TIME Race

Abraham Lincoln’s Handwriting Found in Racial Theory Book

Lincoln Handwriting Race
Courtesy of the Abraham Lincoln Presidential Library and Museum—AP This undated photo provided by the Abraham Lincoln Presidential Library and Museum in Springfield, Ill., shows what historical experts say is Abraham Lincoln's handwriting they’ve found inside a tattered book justifying racism that he may have read to better understand his opponents' thinking on slavery.

The Great Emancipator was reading a book that seeks to justify racism

Experts confirmed Tuesday what had long been whispered at a public library in the small town of Clinton, Illinois — a name written on a page in the book Types of Mankind was penned by none other than Abraham Lincoln.

On an early page of the book is written the name Clifton Moore, a local attorney and colleague of Lincoln, NBC Chicago reports. Below that note is one from a different attorney attesting that Lincoln wrote it in 1861, just before he was elected president. Lincoln is presumed to have written Moore’s name in the book to remind himself, or someone else, as to the identity of its rightful owner.

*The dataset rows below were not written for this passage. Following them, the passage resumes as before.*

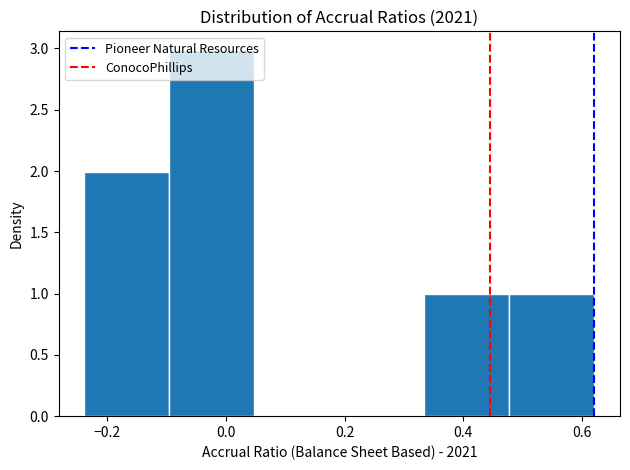

Reading left to right, list every bar in this chart as the range it spans on the x-axis followed by its height. Neither the bar edges nor the heights are printed on the chart, so give them approximately, as read against the axes.

-0.24 to -0.10: 2
-0.10 to 0.04: 3
0.04 to 0.20: 0
0.20 to 0.34: 0
0.34 to 0.48: 1
0.48 to 0.62: 1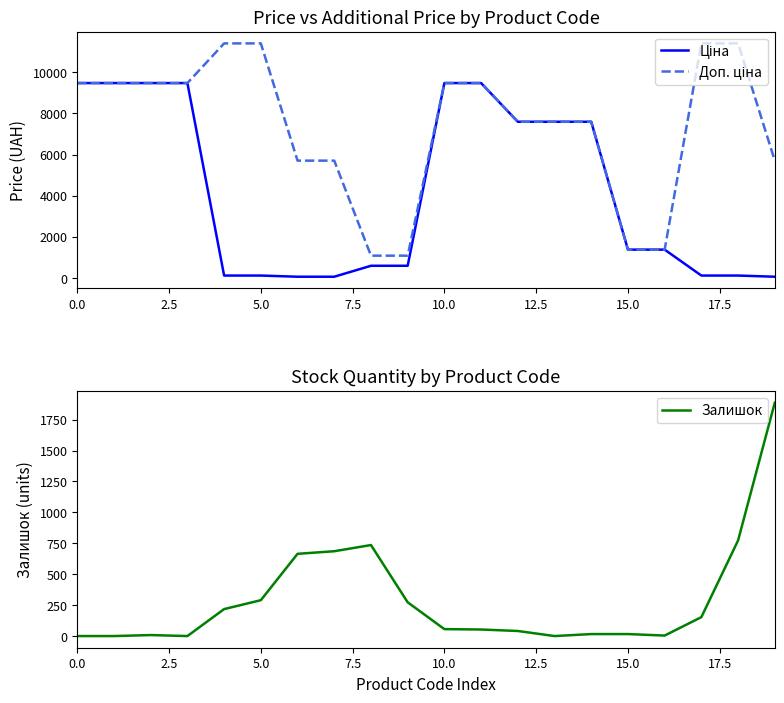

Reading left to right, extract all data points from this chart.

Ціна: 9480.1	9480.1	9480.1	9480.1	114.1	114.1	57.0	57.0	589.9	589.9	9480.1	9480.1	7596.5	7596.5	7596.5	1375.4	1375.4	114.1	114.1	57.0
Доп. ціна: 9480.1	9480.1	9480.1	9480.1	11410.0	11410.0	5705.0	5705.0	1081.7	1081.7	9480.1	9480.1	7596.5	7596.5	7596.5	1375.0	1375.0	11410.0	11410.0	5705.0
Залишок: 0.0	0.0	8.0	0.0	218.0	290.0	665.0	686.0	736.0	273.0	56.0	53.0	41.0	0.0	16.0	16.0	4.0	153.0	773.0	1887.0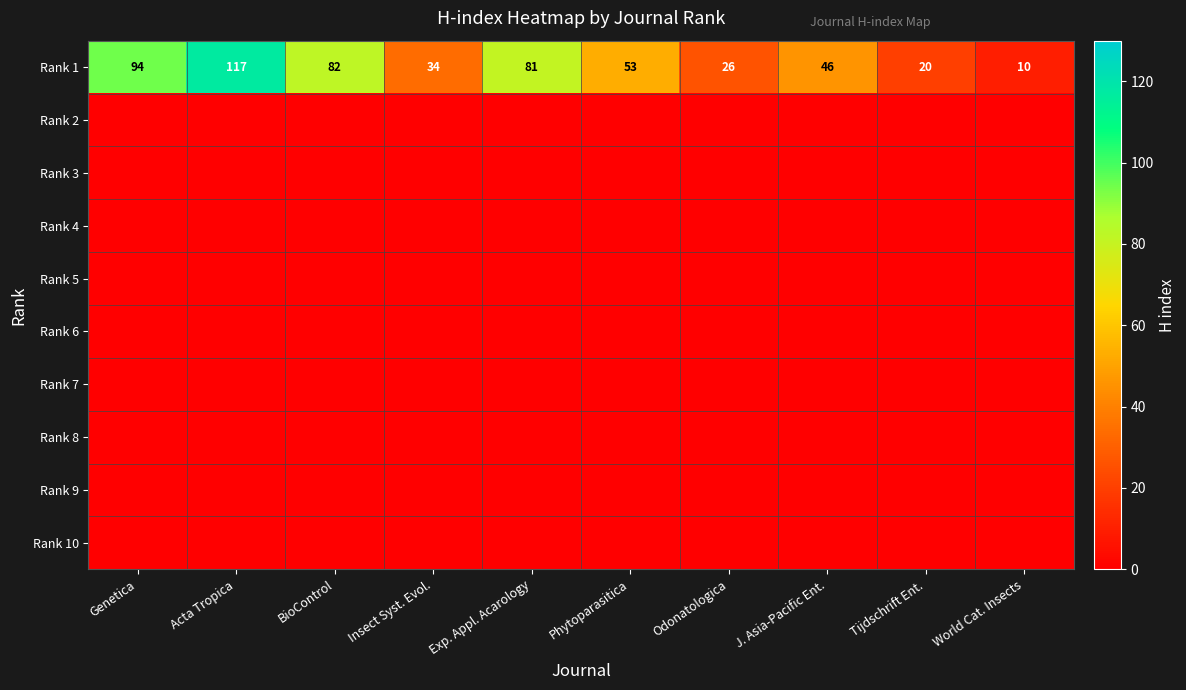

How many data points in Rank 1 are less than 53?

5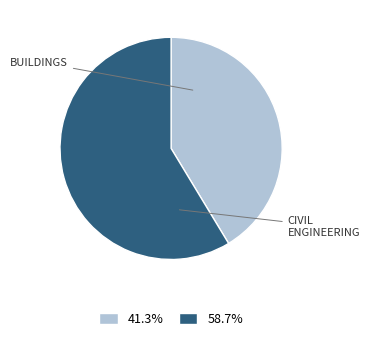

Is there a majority slice in this chart?

Yes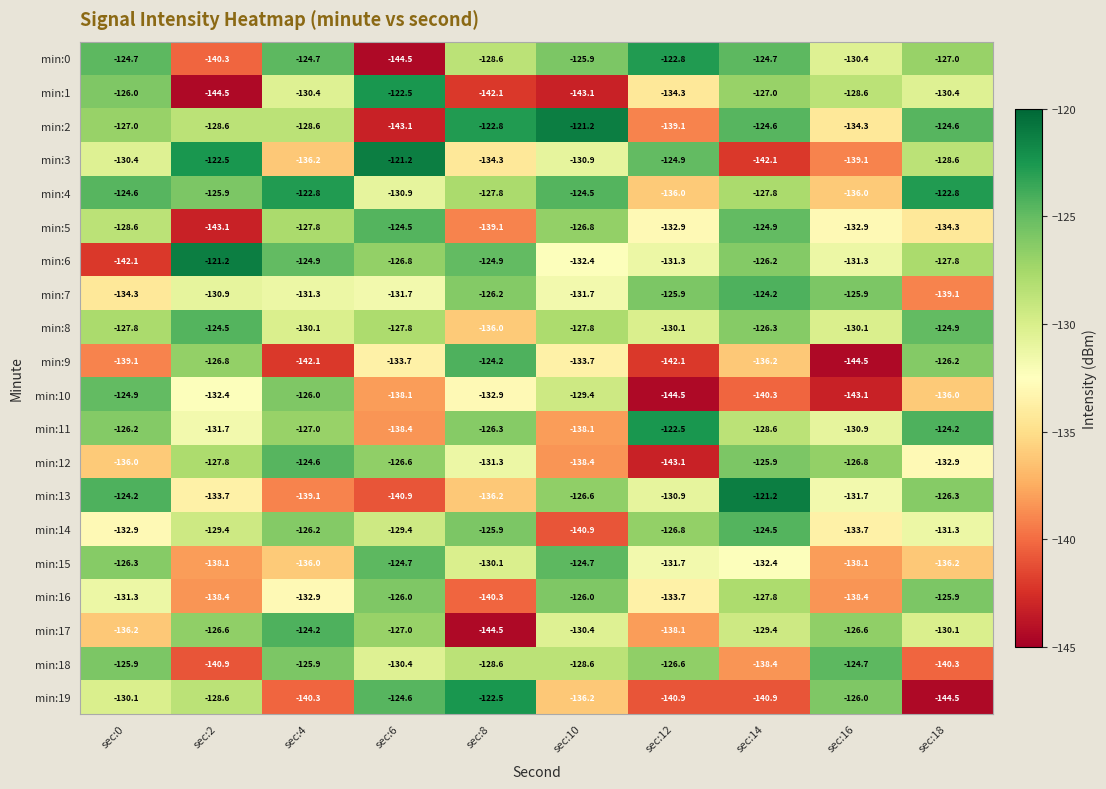

What is the difference between the min:2 values at sec:6 and sec:0?

16.1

“There are certain letters of the alphabet that Lincoln wrote in a way that were not common to his era,” says the curator of Lincoln’s presidential museum James Cornelius. “A forger can typically do some of the letters in a good Lincolnian way. They’ll give themselves away on a couple of the others. This all adds up.”

The 700-page tome offers up the theory that different races on earth were created at different times and thus could not be equal and it was part of the natural order that Caucasians would enslave Africans and Native Americans. The book, published in 1854, was popular among racists and slave owners for lending support to their way of life.

Historians at the Abraham Lincoln Presidential stressed that Lincoln did not subscribe to the beliefs put forth in the book, but that racial division was a hot button issue at the time of his presidency and he was likely educating himself on opposing arguments.

“Everything we know about Lincoln’s legal, religious and scientific thinking tells us he rejected that argument,” adds Cornelius.